Fortunately, the Philippines still enjoys a price premium for cottonii seaweed compared to Indonesia at $1,300 per MT compared to Indonesia's $1,200 owing to higher quality.
Seaweed production in the country comes from Tawi Tawi, 13,740 MT as of 2008; Jolo, 12,360 MT; South Cotabato and other Mindanao provinces, 10,990 MT; Palawan and Calamian islands, 8,200 MT; Cebu and other Visayas provinces, 8,900 MT; Sorsogon and other Bicol Region provinces, 3,500 MT; and Mindoro and other Luzon provinces, 4,200 MT.
Shemberg is a widely diversified producer of carragenan whose applications are in food and non-food production.

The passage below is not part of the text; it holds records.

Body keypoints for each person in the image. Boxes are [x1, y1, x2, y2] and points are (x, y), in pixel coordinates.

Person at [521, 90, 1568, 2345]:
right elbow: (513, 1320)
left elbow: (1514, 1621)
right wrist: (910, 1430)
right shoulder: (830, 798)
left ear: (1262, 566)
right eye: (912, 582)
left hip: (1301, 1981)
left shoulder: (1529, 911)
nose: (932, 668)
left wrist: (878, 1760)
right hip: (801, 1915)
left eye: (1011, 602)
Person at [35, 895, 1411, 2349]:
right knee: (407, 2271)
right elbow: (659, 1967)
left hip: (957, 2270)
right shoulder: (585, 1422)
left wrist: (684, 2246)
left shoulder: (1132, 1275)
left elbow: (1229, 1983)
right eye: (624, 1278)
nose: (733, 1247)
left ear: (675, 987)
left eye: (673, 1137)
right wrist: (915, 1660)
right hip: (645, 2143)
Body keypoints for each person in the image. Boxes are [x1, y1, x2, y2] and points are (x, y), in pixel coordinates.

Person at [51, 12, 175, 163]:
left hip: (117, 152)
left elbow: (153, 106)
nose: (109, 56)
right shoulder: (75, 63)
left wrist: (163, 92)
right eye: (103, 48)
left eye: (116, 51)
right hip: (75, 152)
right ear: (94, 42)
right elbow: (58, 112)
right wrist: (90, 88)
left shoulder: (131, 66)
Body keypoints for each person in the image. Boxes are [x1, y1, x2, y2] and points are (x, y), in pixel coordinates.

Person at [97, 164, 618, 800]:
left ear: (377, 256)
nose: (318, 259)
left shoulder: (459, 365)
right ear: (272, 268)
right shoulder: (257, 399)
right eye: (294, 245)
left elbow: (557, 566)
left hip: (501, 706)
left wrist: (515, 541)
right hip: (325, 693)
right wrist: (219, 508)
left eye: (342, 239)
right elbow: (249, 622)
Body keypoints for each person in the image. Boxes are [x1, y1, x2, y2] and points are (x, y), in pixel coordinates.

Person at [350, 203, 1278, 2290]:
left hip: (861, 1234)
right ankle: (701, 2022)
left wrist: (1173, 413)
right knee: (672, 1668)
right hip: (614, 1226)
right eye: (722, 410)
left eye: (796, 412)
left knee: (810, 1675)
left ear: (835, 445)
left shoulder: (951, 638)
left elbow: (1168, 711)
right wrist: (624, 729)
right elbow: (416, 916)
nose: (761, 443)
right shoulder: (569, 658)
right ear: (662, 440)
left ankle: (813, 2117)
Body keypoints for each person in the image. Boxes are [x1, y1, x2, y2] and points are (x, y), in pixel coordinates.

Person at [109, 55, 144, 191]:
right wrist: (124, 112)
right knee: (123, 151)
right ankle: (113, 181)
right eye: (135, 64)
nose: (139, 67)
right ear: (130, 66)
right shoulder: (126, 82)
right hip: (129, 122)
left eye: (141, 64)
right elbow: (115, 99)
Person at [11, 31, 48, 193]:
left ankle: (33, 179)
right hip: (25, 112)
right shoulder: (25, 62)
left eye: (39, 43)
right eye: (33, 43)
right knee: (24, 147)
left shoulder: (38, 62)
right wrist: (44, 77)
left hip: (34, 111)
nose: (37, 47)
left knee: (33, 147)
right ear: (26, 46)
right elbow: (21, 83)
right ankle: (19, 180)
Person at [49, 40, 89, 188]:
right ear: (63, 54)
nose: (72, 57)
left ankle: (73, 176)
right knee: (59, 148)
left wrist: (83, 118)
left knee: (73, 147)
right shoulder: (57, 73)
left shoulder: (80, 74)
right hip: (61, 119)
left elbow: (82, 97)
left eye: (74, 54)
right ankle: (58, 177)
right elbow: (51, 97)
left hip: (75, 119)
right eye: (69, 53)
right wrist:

Its subsidiaries are Shemberg Biotech Corp. in Carmen, Cebu which has a 1,600 MT per year carrageenan capacity; Shemberg Marketing Corp. in Pakna-an, Mandaue City, 3,600 MT per year; Shemberg Food Ingredients in MEPZ, Mactan, Cebu, a blending facility; and Polysaccharide Corp. in Zamboanga City, 4,800 MT per year.
Its products are pet food grade using kappaphycus and iota seaweed varieties; food grade semi-refined; and refined grade which uses kappaphycus, iota, lambda, and kappaphycus 2.
Worldwide producers of carrageenan are Shemberg, 10,000 MT, 13 percent; CP Kelco, 8,000 MT, 10 eprcent; FMC, 7,500 MT, nine percent; Marcel, 7,300 MT, nine percent; Cargill, 4,700 MT, six percent; and Shanghai Brilliant, 3,000 MT, four percent.
Shemberg's markets are Europe, 38.6 percent; Canada and the US, 28 percent; Australia, 16.5 percent; Asia, 10.5 percent; and Latin America, 6.3 percent.